The impact of this declaration of Terra Nullius was consequential. Suddenly, the entire world was unnamed, undiscovered and uninhabited. Only the Western colonisers had the power to discover, occupy and rename these continents. To this very day, the exploitation of natural resources and devastation by industrial machines are undertaken in the name of this doctrine, which has been proven fatal to the marginalised societies and the natural environment.
The crimes committed against creatures and the environment in the name of progress have never been resolved, and the perpetrators of these crimes have never been brought to justice.
Moving Forward Requires Forward Thinking
As the Coronavirus pandemic generates fear among the world’s population and forces humanities day-to-day rituals to cease indefinitely, this is a time for getting back to what is truly important: family, relationships, a shared purpose, union of ideas, respect. For the first time in a long time, the industrial world is quiet with inactivity, as we are left with nothing but time and space to think.
This is the time for humanity to reflect on our poor treatment of our only home, and how we have treated those who live here. We need to ask sincere questions about fundamental ideas that shaped the mind of modern man, and how we blindly accepted this indoctrination without pause.
Just as the philosophers of the past challenged the paradigm that guided mankind for thousands of years, we too must challenge the current paradigm we find ourselves trapped in – the industrialist, capitalist world order.
The pandemic is revealing the cracks in society, about how unprepared the system is when it comes to uniting people against a common enemy, and how the broken system favours the rich and the powerful institutions that keep people indoctrinated. We are on the brink of the first major paradigmatic shift that will influence civilisation since the Renaissance.
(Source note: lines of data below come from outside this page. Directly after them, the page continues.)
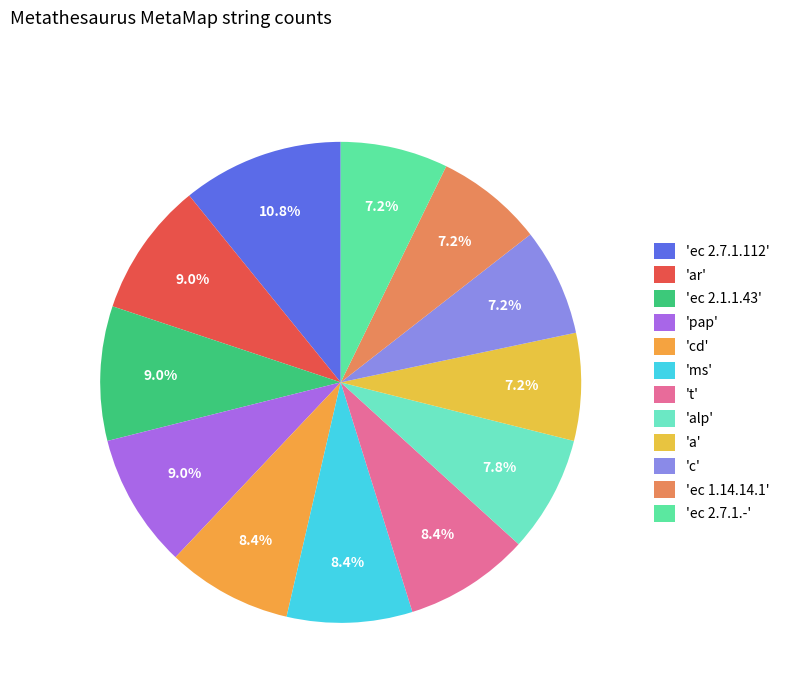

How many segments does this pie chart have?

12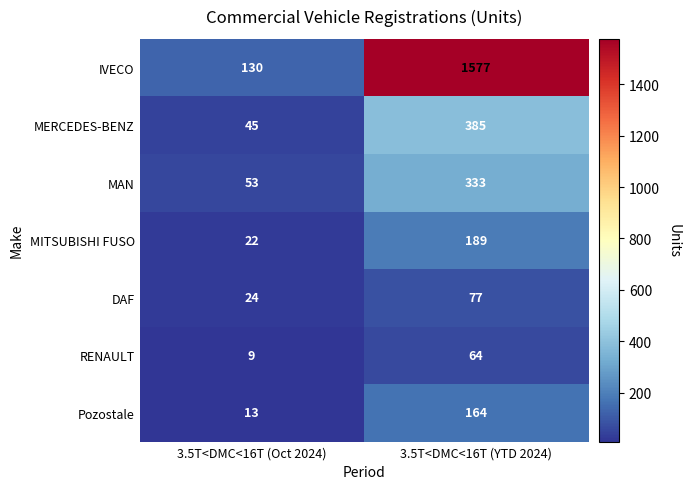

What is the greatest value displayed?

1577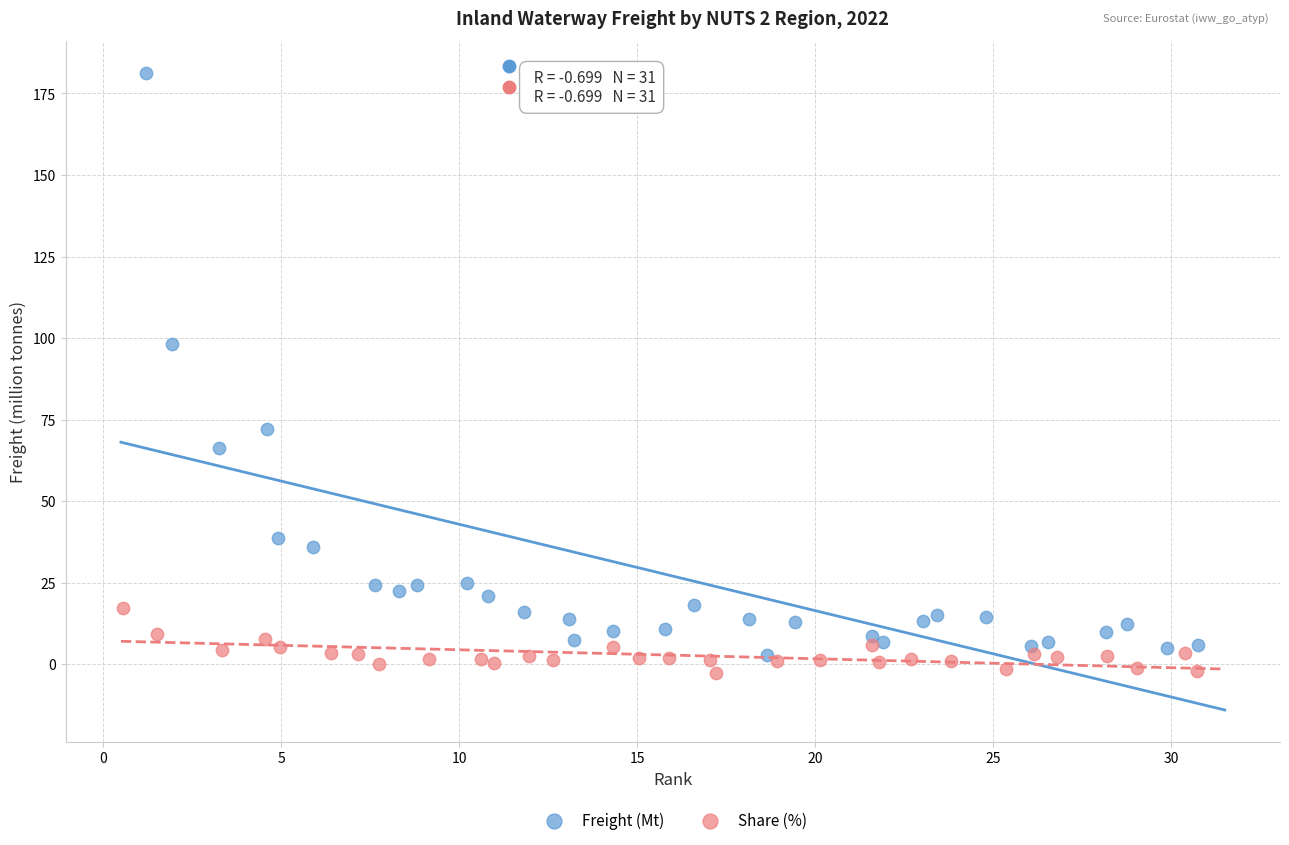

Which series has the widest spread of Y values?

Freight (Mt)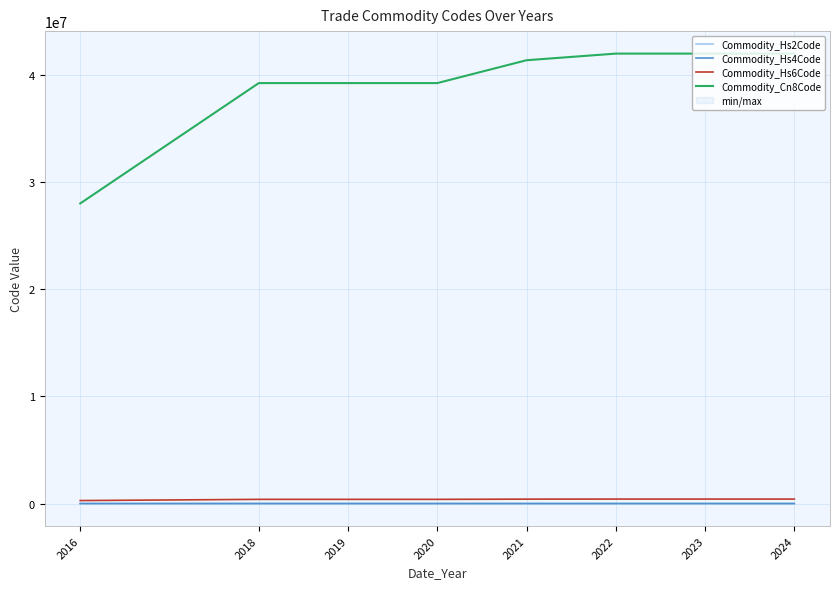

Rank the categories by Commodity_Hs4Code value from highest to lowest.

2022, 2023, 2024, 2021, 2018, 2019, 2020, 2016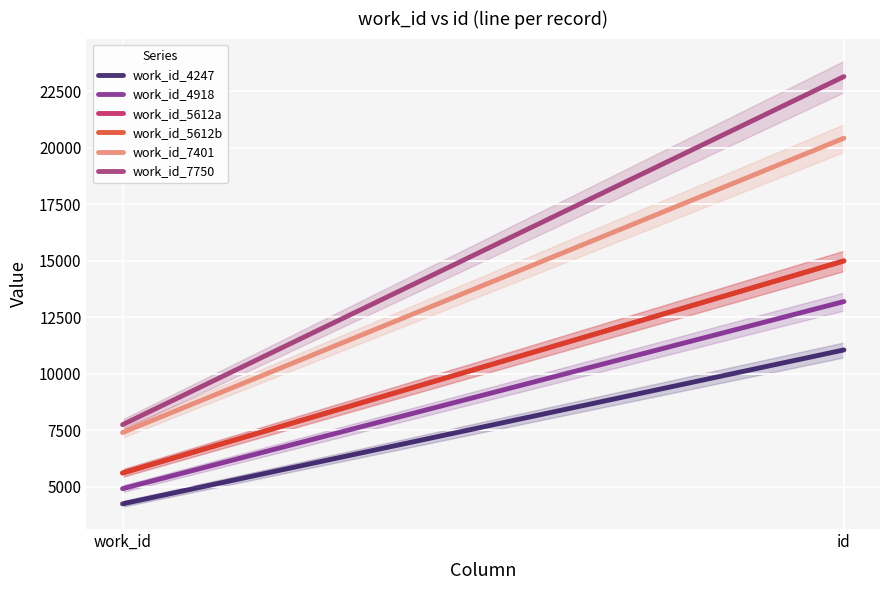

What is the maximum value shown in the chart?

23145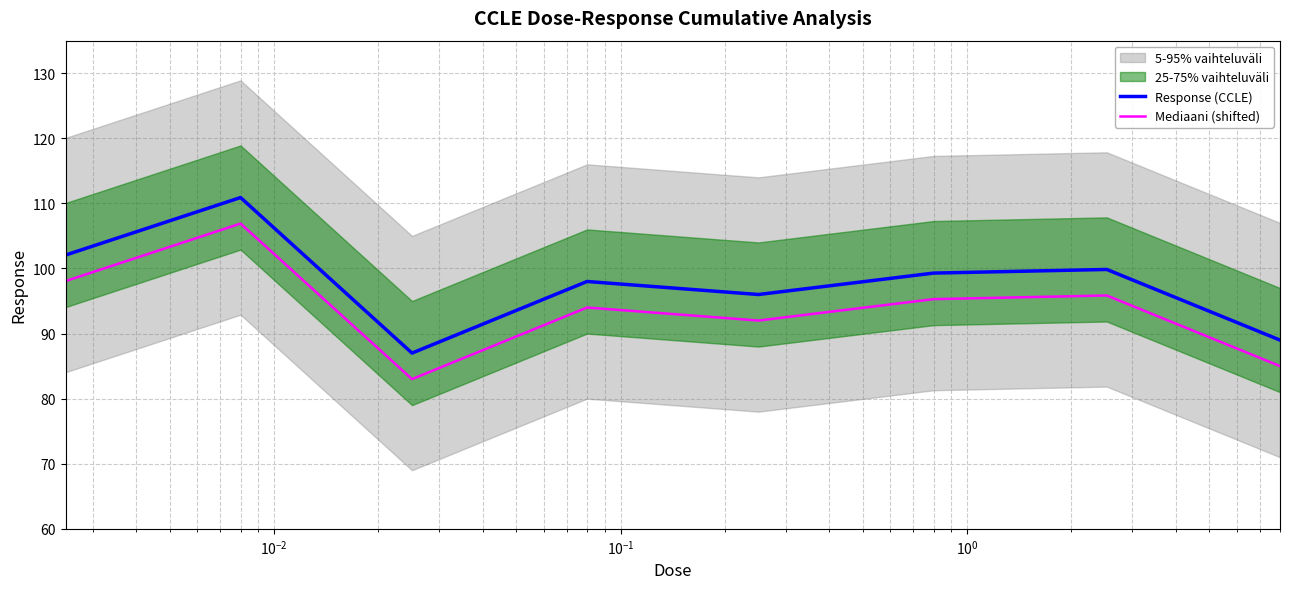

What is the minimum value for Response (CCLE)?

87.0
We need to critically re-examine the framework that legitimates our thinking, as our current system is failing at every turn – health care, housing, unemployment, education, privatisation and commoditising the natural world.
“It seems inevitable, then, that we must move from a discussion of history to a discussion of nature if we are to address seriously the question of the end of history.” Francis Fukuyama (The End of History and The Last Man).
“We cannot solve our problems using the same thinking that we used when we created them.” Albert Einstein.
For the First Nations people around the world, instead of joining the industrial countries and helping them destroy the world in the name of progress or development, it is the best time to get back to cultural roots, knowledge, and connection with nature – who we are, where we come from, what we have endured. And most importantly, acknowledge the systematic powers that induced our cultures into a coma for the past five hundred years.
We urgently need to shift the legacy of the colonial paradigm from “I think, therefore I am,” to “The Earth lives, therefore we are.” Else, we continue to ignore the cry of our fellow humans and animals across the world, from West Papua to Rohingya, From Yemen to Palestine, from Afghanistan to Syria, and many other nations who are victimised by the global enterprise of exploitation, slavery, and death.